--- Problem description ---
Copy out every line of text in the records below without changing anything, and omit the pictures.
○ ○ ○ ○ ○ ○ ○
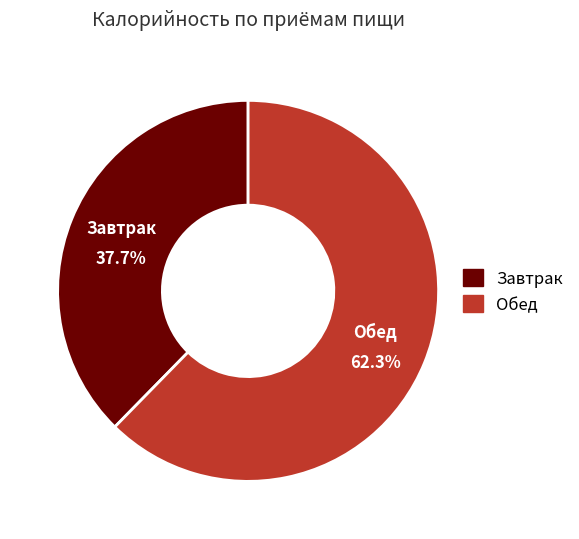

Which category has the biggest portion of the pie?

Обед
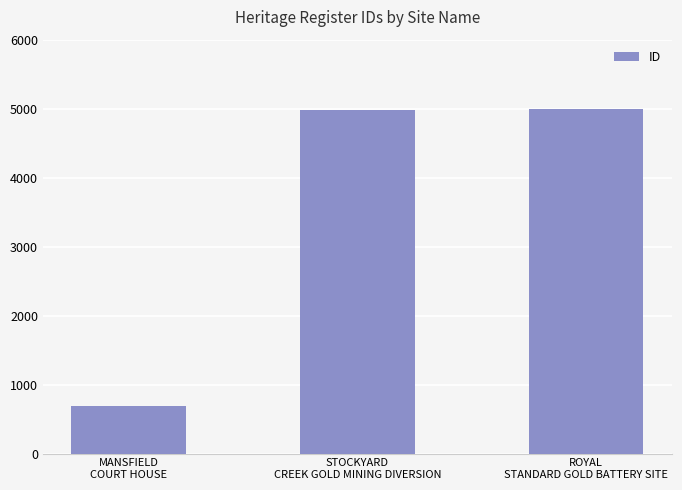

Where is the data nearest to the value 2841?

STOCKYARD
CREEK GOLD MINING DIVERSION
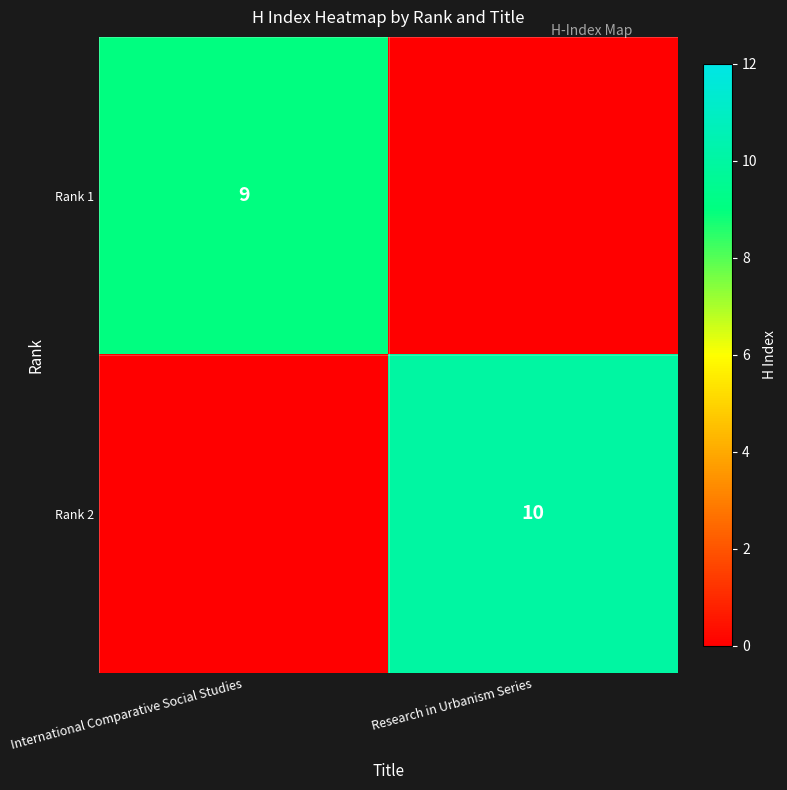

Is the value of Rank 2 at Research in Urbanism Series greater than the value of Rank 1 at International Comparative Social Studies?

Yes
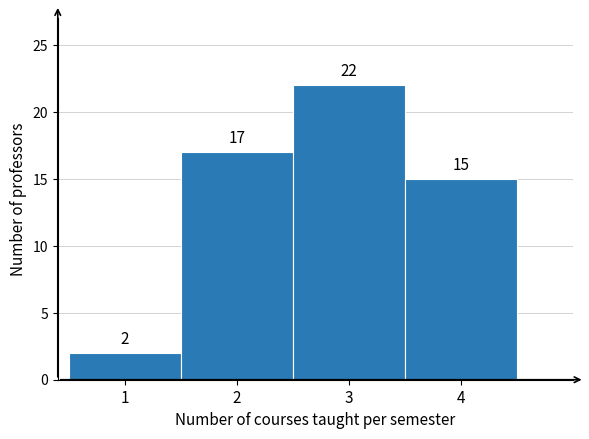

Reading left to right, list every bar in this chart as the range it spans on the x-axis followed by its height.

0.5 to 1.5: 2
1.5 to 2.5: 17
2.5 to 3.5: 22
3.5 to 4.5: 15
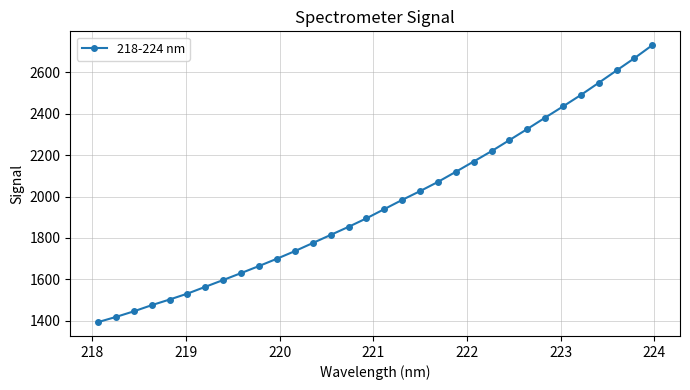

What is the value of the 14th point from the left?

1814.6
○ ○ ○ ○ ○ ○ ○
--- Expected answer ---
Which category has the biggest portion of the pie?

Обед

Where is the data nearest to the value 2841?

STOCKYARD
CREEK GOLD MINING DIVERSION

Is the value of Rank 2 at Research in Urbanism Series greater than the value of Rank 1 at International Comparative Social Studies?

Yes

Reading left to right, list every bar in this chart as the range it spans on the x-axis followed by its height.

0.5 to 1.5: 2
1.5 to 2.5: 17
2.5 to 3.5: 22
3.5 to 4.5: 15

What is the value of the 14th point from the left?

1814.6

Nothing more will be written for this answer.